Proof of the awareness that who appoints and who serves on the Court matters is apparent in:

  1. The refusal by the Republican-controlled Senate in 2016 to hold hearings on President Barrack Obama's nominee Merrick Garland,
  2. The voting record of Supreme Court Justice Neil Gorsuch as a reliable conservative, and
  3. How in recent years voting on court breaks down almost always predictably along ideology and presidential appointment.

That leads some to state: "Tell me who appointed a Justice, and I can tell you how she or he voted." With all the Republican appointments, Rhode Island Democratic Sen. Sheldon Whitehouse, in a recent Washington Post op-ed, pointed to how "From 2005 through the fall term of 2018, the Roberts court issued 73 5-to-4 partisan decisions benefiting big Republican donor interests." Ominously, the headline of that column stated, "The Supreme Court has become just another arm of the GOP."

As a new Supreme Court term starts, the evidence points to the reality that there are "Obama" and "Trump" jurists, notwithstanding the protestation of Roberts. Public approval of the Supreme Court is barely at 50%, and it is increasingly viewed as a partisan institution.

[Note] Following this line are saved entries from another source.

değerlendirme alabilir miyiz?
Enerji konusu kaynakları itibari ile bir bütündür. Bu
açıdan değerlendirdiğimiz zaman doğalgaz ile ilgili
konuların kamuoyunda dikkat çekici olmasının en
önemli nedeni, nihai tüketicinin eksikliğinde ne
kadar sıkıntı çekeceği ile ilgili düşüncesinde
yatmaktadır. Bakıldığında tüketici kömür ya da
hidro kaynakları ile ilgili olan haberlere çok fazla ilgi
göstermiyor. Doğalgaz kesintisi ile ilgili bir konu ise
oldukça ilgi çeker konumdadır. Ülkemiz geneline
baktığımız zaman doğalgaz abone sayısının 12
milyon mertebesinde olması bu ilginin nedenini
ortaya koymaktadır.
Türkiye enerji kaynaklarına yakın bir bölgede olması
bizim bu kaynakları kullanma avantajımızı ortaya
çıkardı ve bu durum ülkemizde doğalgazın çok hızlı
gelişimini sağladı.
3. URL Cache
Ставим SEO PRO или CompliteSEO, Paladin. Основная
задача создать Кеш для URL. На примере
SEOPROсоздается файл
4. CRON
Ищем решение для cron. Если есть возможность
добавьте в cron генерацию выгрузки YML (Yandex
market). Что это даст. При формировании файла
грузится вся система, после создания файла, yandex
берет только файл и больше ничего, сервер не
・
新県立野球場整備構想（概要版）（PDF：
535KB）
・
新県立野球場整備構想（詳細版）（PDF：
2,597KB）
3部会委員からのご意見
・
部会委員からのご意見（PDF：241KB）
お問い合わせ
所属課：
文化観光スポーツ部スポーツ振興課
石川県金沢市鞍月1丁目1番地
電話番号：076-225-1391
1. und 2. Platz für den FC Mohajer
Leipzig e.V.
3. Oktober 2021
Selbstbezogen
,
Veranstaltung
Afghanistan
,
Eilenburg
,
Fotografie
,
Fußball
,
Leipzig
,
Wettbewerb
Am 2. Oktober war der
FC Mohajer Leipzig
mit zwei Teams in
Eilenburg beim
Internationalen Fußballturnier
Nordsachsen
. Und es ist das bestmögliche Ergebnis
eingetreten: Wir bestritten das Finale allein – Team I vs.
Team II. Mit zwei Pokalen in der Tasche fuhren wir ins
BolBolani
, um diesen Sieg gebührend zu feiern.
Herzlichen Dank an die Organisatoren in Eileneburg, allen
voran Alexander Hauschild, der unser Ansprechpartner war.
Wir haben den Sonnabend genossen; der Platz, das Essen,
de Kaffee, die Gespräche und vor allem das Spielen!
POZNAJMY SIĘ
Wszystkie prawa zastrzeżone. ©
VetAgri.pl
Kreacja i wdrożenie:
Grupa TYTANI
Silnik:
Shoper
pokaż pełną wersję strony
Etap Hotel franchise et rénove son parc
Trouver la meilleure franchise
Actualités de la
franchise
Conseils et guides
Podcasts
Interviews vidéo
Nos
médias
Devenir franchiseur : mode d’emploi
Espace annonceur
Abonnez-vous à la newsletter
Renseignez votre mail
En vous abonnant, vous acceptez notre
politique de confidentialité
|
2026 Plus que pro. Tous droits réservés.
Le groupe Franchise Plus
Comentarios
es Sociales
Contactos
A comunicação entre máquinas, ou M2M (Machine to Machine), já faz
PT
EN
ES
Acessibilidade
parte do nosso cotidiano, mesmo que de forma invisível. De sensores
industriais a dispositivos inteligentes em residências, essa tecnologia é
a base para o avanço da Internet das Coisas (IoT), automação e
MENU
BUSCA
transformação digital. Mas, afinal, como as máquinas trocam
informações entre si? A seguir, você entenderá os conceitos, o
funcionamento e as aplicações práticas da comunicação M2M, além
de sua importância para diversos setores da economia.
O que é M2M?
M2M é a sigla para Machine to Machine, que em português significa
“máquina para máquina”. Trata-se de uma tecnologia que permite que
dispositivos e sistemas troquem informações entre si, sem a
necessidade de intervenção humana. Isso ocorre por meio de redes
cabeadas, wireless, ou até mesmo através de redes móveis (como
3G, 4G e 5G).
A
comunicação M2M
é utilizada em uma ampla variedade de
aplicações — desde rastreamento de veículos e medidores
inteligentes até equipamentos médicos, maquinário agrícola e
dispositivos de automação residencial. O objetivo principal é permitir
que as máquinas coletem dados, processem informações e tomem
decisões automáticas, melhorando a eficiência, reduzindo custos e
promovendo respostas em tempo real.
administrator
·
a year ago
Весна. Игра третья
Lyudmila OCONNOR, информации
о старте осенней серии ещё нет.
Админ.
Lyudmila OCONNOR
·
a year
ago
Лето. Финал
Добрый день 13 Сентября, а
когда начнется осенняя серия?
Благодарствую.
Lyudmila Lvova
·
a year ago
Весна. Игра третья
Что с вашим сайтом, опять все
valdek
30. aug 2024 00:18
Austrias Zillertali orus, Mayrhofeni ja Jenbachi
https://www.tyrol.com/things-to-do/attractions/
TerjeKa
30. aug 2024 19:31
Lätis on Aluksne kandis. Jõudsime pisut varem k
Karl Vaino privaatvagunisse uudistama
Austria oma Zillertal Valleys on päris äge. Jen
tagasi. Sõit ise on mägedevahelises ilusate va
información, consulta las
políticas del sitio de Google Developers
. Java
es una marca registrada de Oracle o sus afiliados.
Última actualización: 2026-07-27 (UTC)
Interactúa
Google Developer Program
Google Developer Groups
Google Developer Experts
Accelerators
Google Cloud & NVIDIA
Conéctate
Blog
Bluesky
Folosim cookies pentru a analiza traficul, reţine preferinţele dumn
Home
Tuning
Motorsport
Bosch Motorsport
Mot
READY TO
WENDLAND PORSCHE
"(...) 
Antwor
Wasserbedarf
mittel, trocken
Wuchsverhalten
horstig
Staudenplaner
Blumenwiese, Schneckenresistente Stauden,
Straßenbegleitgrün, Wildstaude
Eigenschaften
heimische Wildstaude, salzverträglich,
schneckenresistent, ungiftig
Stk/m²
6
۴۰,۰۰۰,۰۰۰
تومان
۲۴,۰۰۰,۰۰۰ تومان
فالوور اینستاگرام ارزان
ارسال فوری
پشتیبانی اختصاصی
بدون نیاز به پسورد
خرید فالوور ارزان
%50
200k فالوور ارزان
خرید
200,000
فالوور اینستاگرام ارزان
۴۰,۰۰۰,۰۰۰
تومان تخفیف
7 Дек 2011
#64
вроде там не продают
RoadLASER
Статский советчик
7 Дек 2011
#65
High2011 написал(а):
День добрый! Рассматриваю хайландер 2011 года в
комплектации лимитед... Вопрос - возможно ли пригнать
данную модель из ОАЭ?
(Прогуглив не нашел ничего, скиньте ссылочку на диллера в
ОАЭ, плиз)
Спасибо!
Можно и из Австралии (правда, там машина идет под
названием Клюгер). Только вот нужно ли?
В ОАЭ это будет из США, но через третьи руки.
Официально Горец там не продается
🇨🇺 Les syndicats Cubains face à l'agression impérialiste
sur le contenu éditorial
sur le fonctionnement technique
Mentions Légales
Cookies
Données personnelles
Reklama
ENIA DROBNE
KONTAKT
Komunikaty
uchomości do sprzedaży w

Perhaps the fiction of "Equal justice under law" needs to be believed to prop up the faith in the court. But the reality is that legal or judicial neutrality barely, if at all, exists and that the role of courts as political institutions ought to be recognized by law schools, students of the law and the legal profession.

David Schultz is a professor at the University of Minnesota School of Law and Hamline University, where he teaches courses on election law and professional ethics. Marshall Tanick is a constitutional law attorney with Meyer Njus Tanick in Minneapolis-St. Paul.